* Your task:
With the pictures left out, write out the records verbatim.

* Data under study:

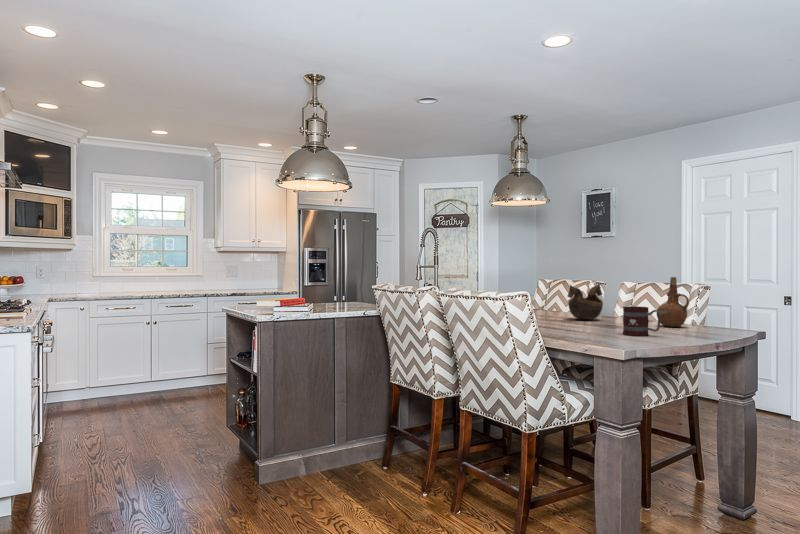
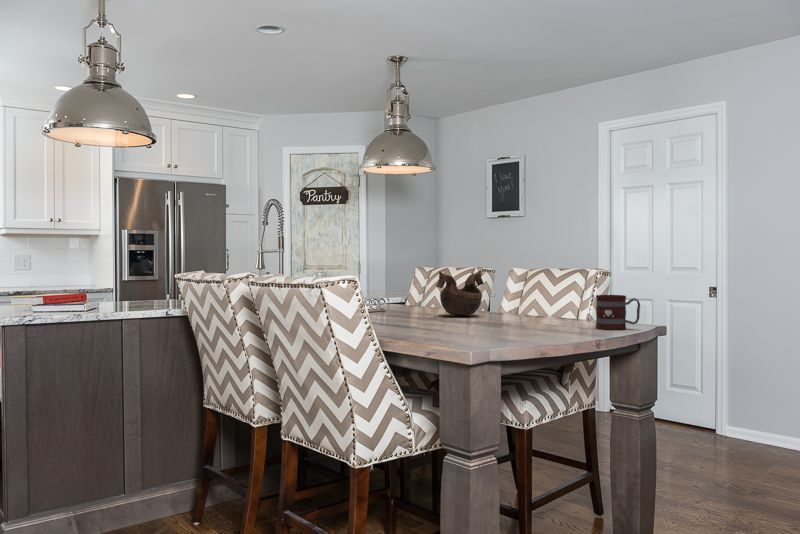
ceramic pitcher: present [657,277,689,327] -> none [542,260,580,323]
mug: present [623,306,661,336] -> present [596,295,640,330]

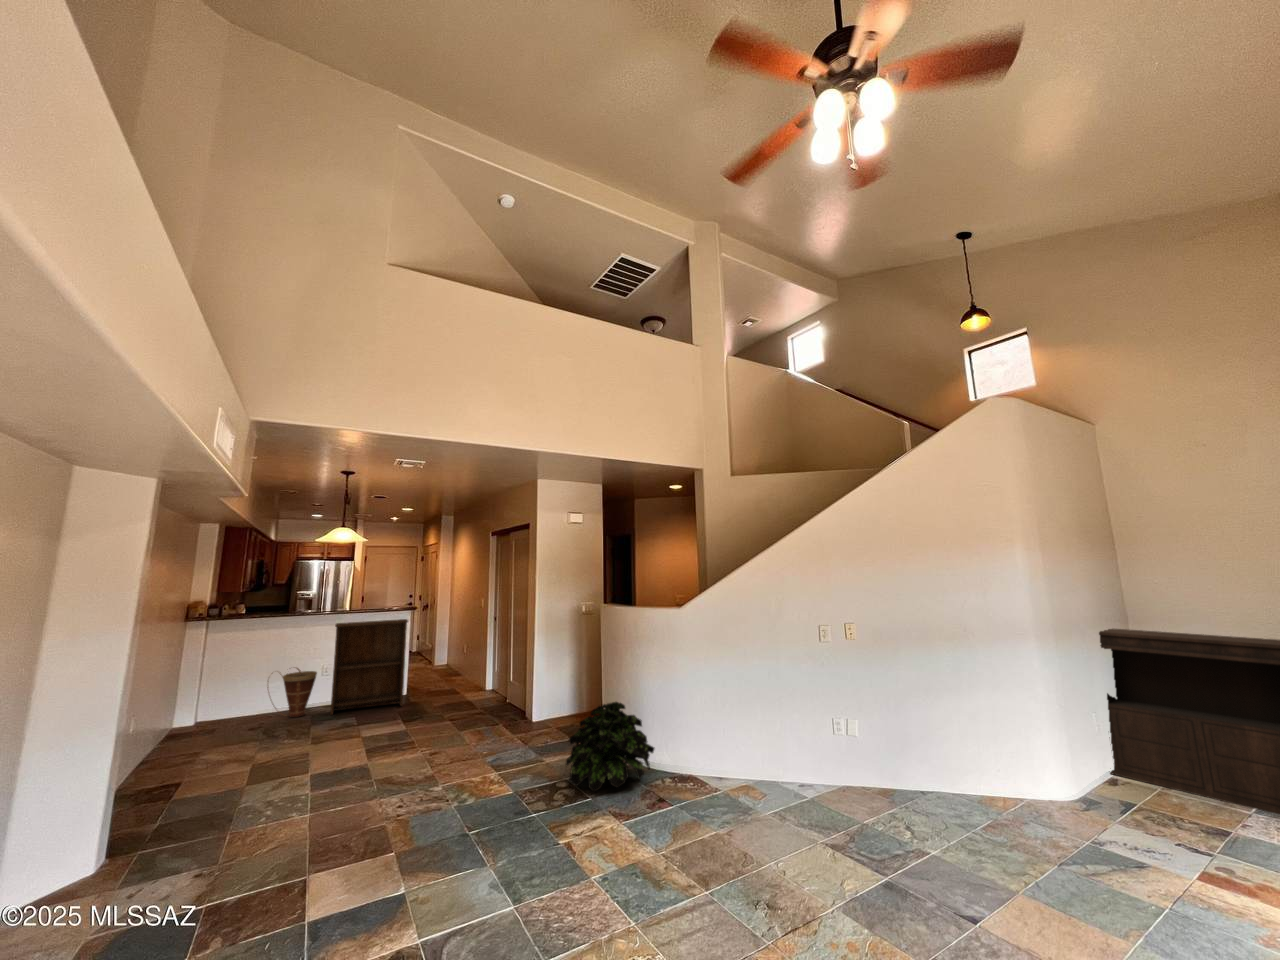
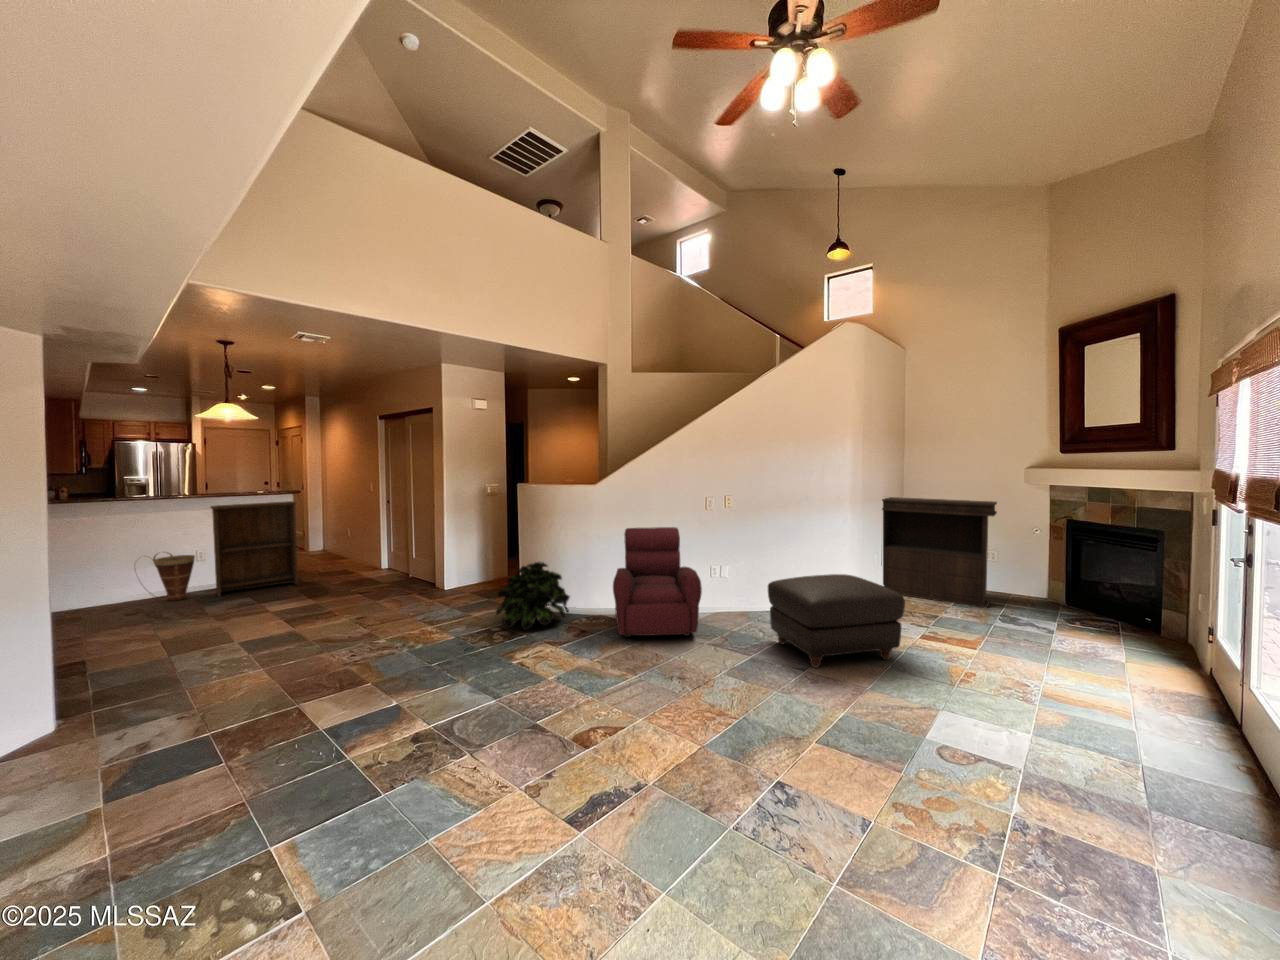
armchair: none [694,663,812,825] -> present [613,527,702,637]
ottoman: none [909,754,1153,920] -> present [768,574,905,668]

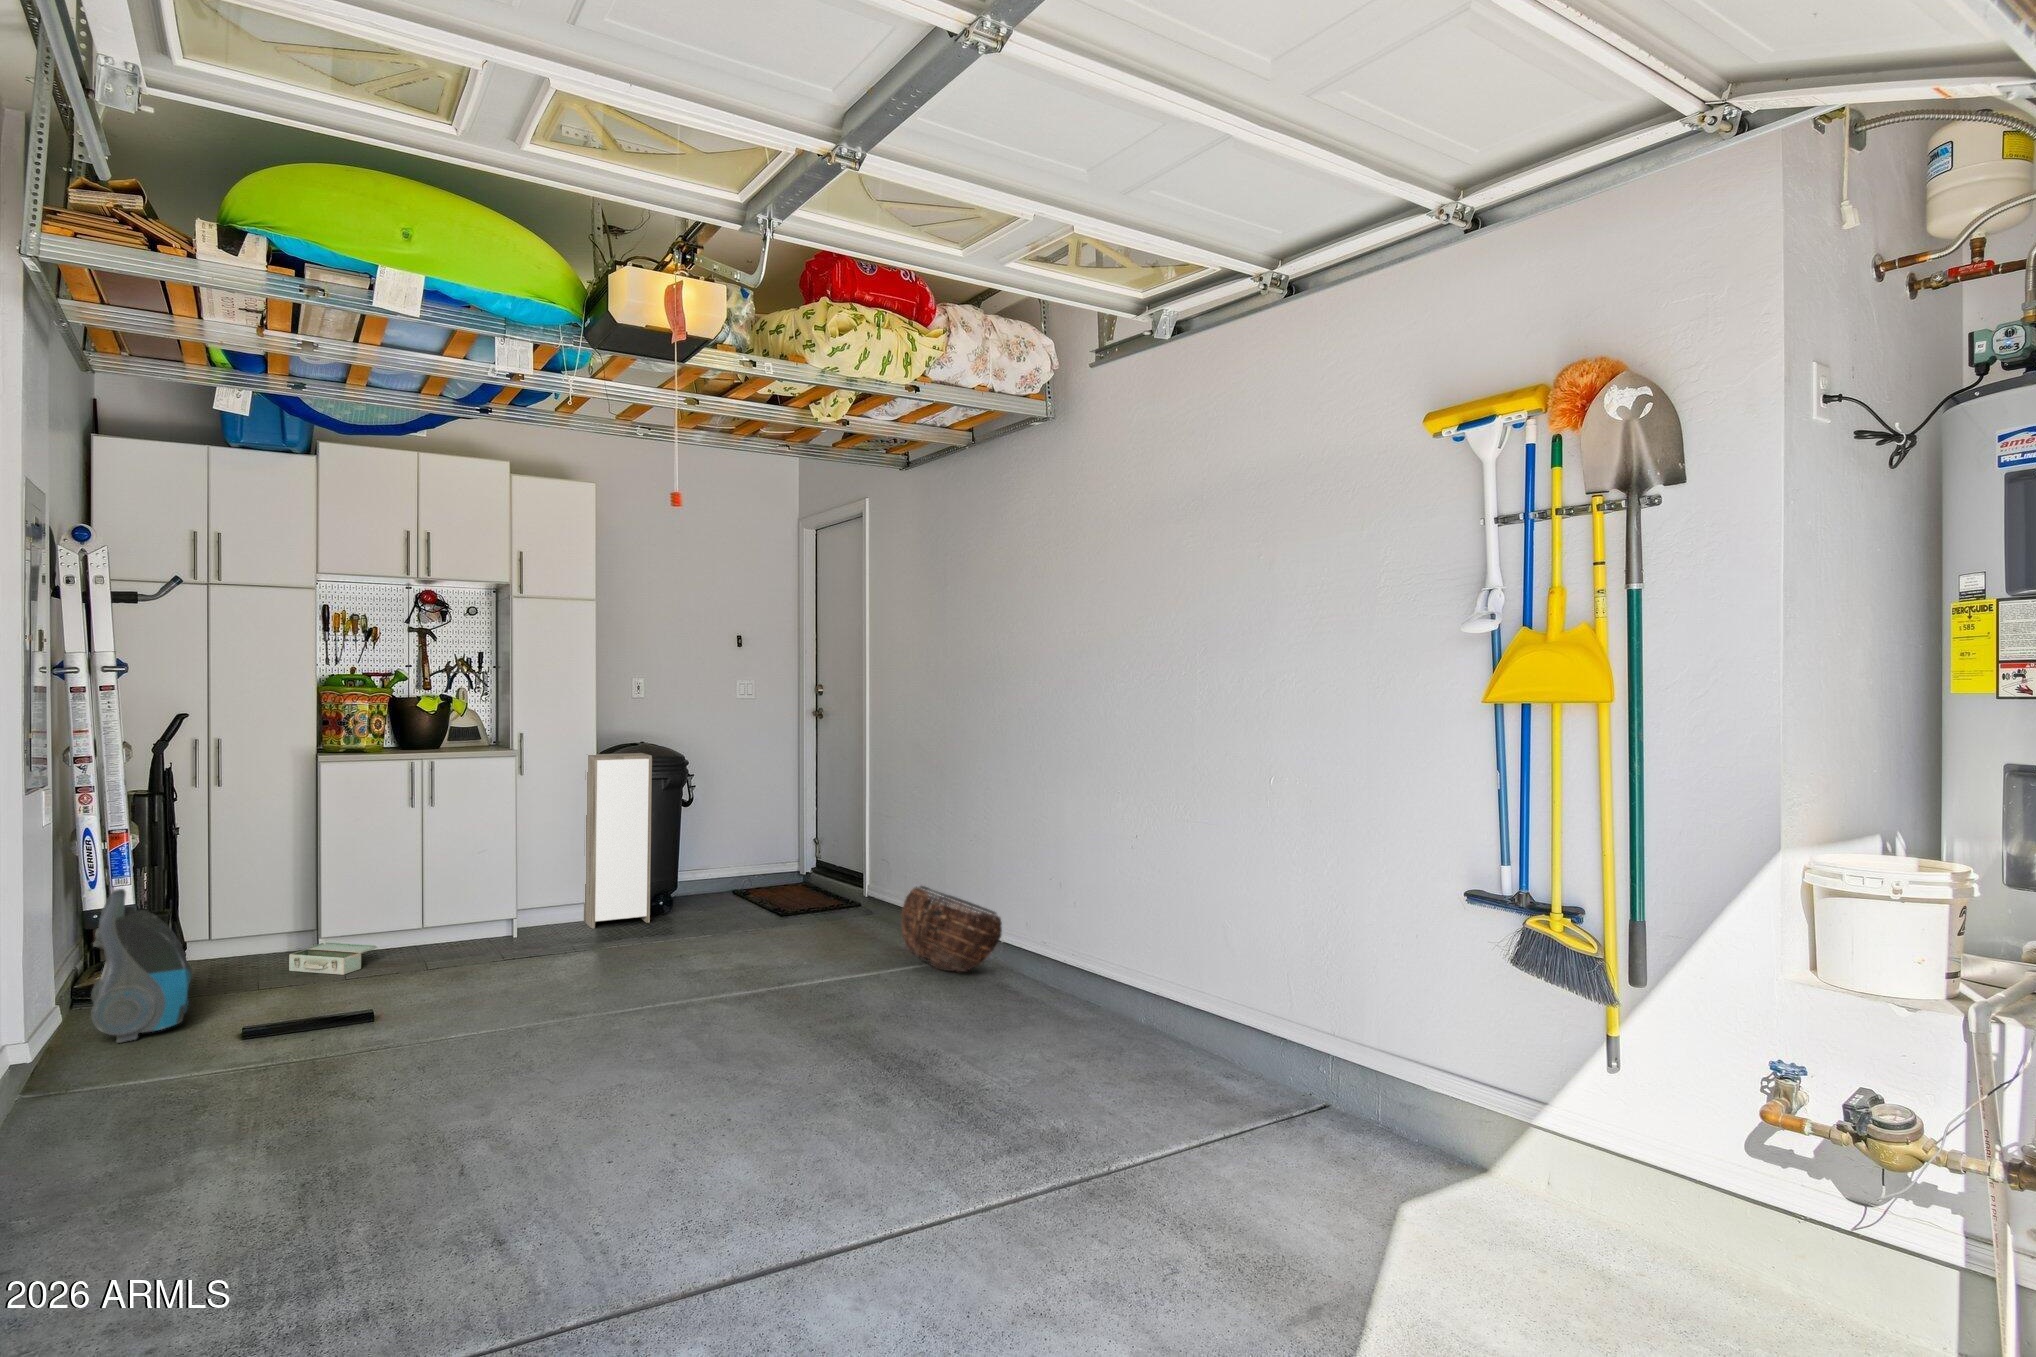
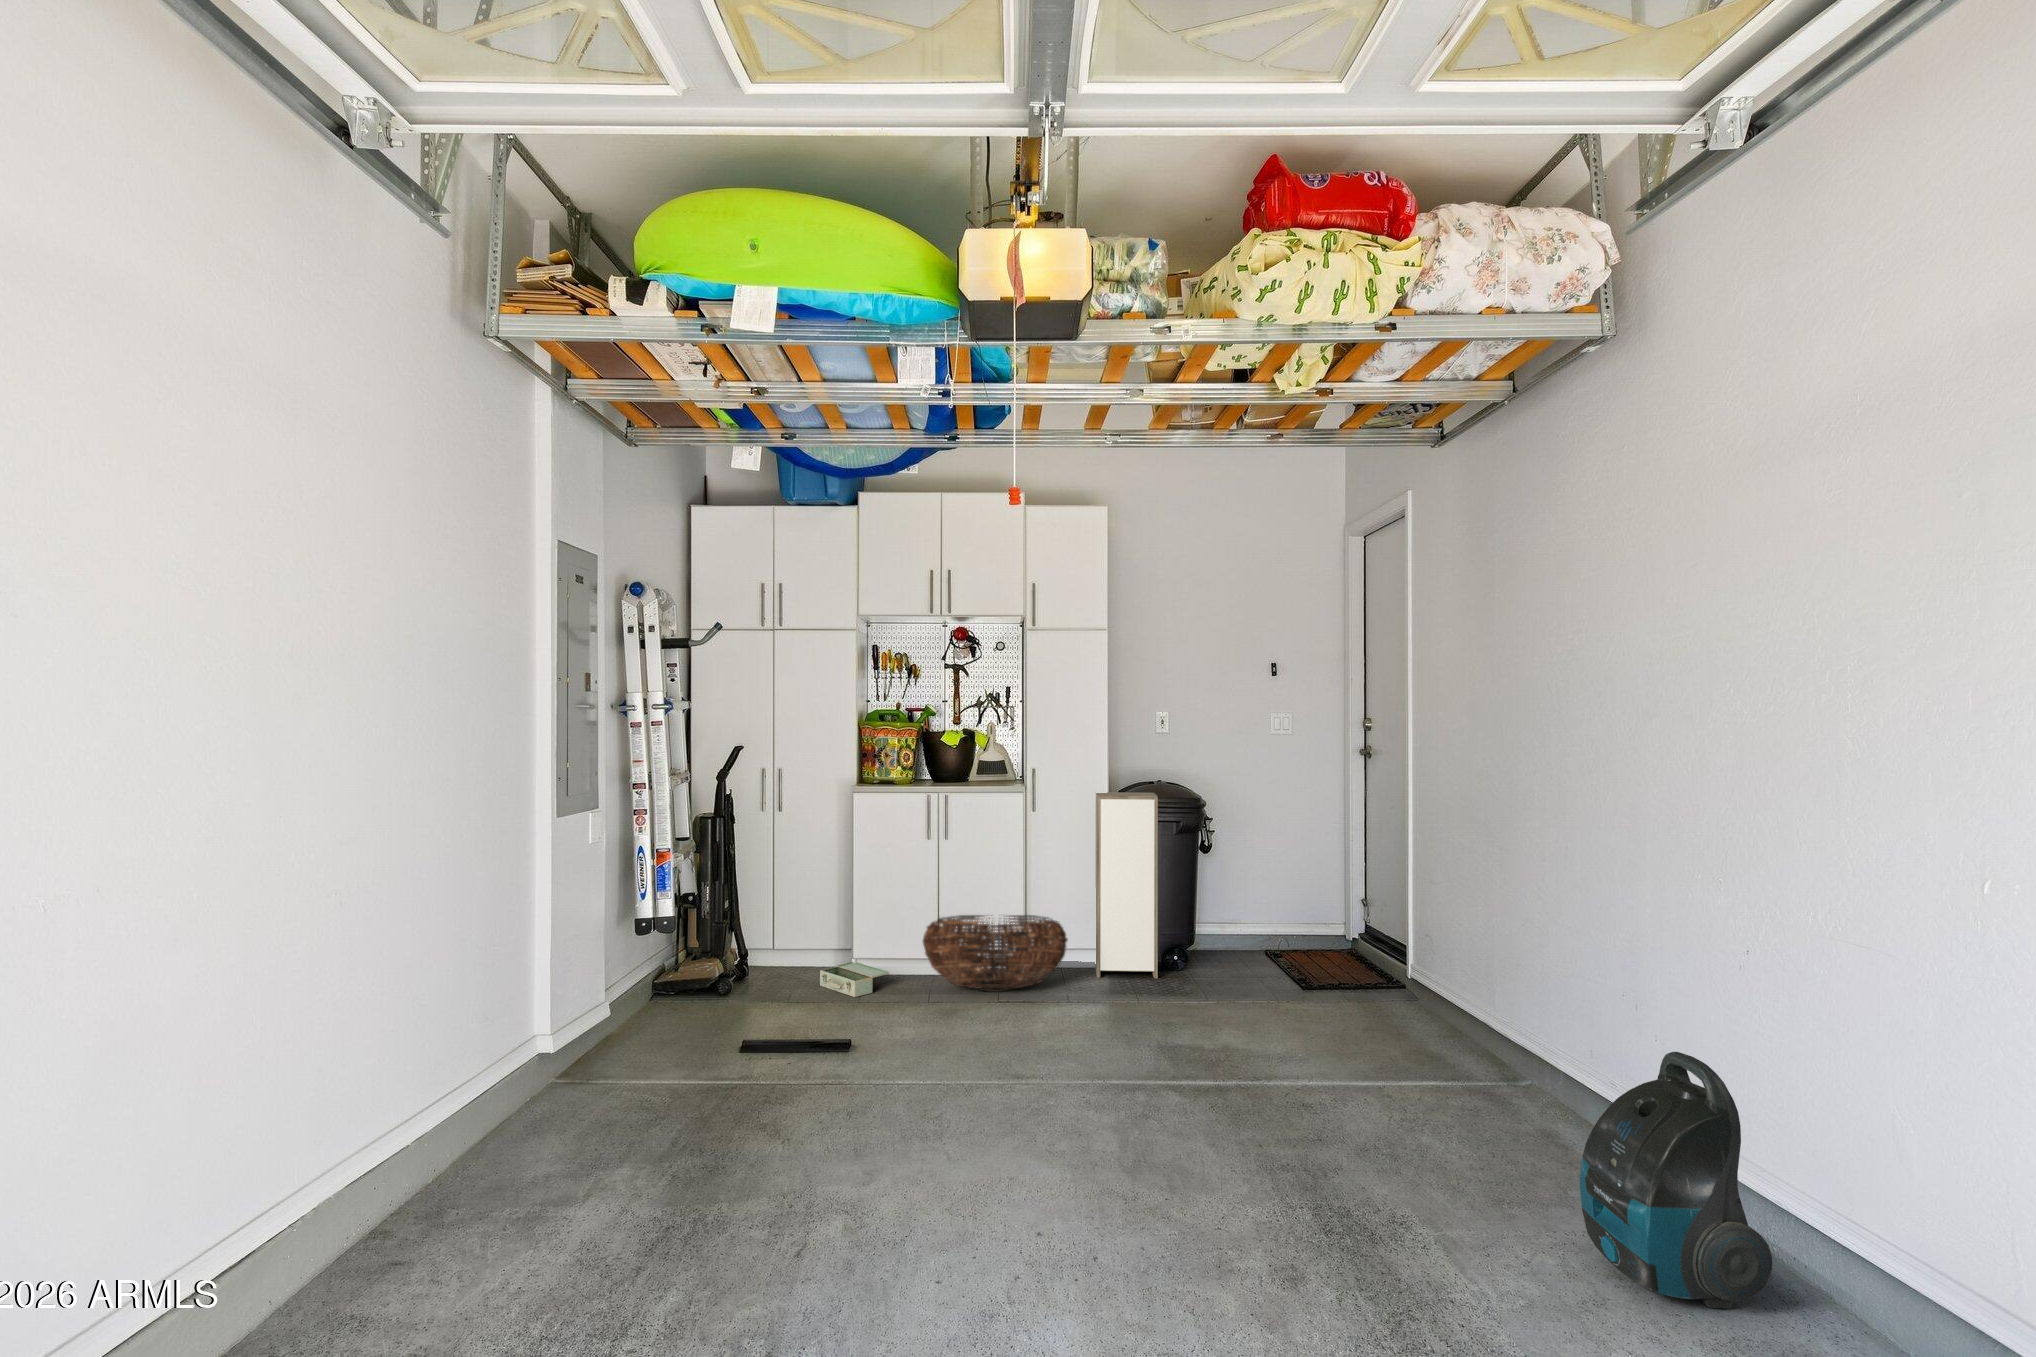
basket: present [901,886,1002,972] -> present [923,915,1068,992]
vacuum cleaner: present [91,889,192,1043] -> present [1580,1052,1772,1309]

* Result below:
ceramic pitcher: present [657,277,689,327] -> none [542,260,580,323]
mug: present [623,306,661,336] -> present [596,295,640,330]

armchair: none [694,663,812,825] -> present [613,527,702,637]
ottoman: none [909,754,1153,920] -> present [768,574,905,668]

basket: present [901,886,1002,972] -> present [923,915,1068,992]
vacuum cleaner: present [91,889,192,1043] -> present [1580,1052,1772,1309]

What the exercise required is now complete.